- Raw data
#####
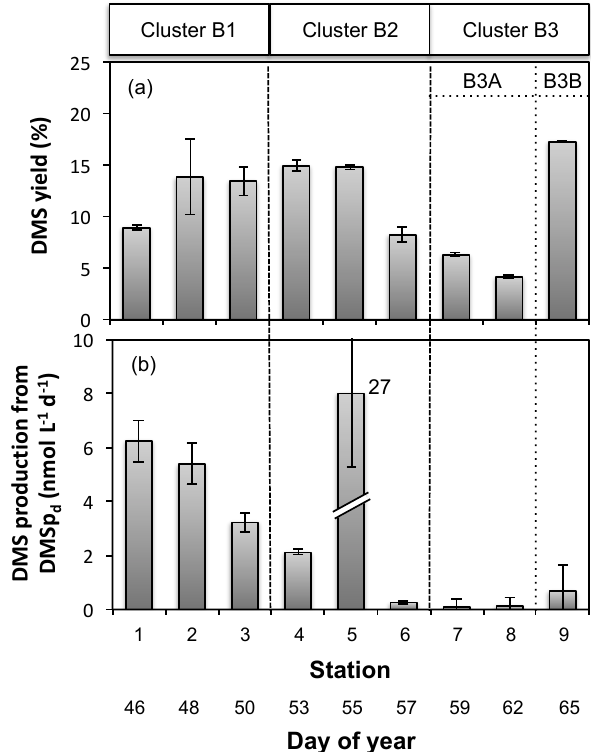
Figure 4. (a) Microbial DMS yields (%) and (b) gross DMS pro- duction from DMSP d (nmolL − 1 day − 1 ) at nine stations during the SOAP voyage in February and March 2012. The three distinct sam- pling clusters are noted as B1, B2, and B3. Stacks and error bars indicate mean and standard deviation of triplicate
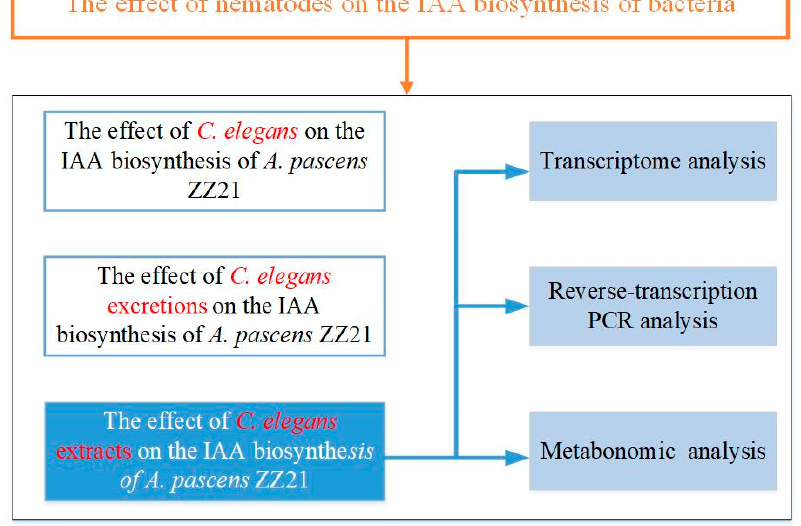
Figure 2. Flowchart of the experimental design.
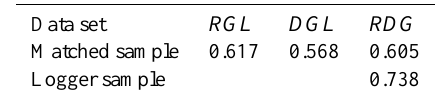
Table 6. AUROC values expressing the ability of ATI to discrim- inate between different ice-debris accumulations and other debris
#####
Give every line of the listing above again, exactly, with no images.

Figure 4. (a) Microbial DMS yields (%) and (b) gross DMS pro- duction from DMSP d (nmolL − 1 day − 1 ) at nine stations during the SOAP voyage in February and March 2012. The three distinct sam- pling clusters are noted as B1, B2, and B3. Stacks and error bars indicate mean and standard deviation of triplicate
Figure 2. Flowchart of the experimental design.
Table 6. AUROC values expressing the ability of ATI to discrim- inate between different ice-debris accumulations and other debris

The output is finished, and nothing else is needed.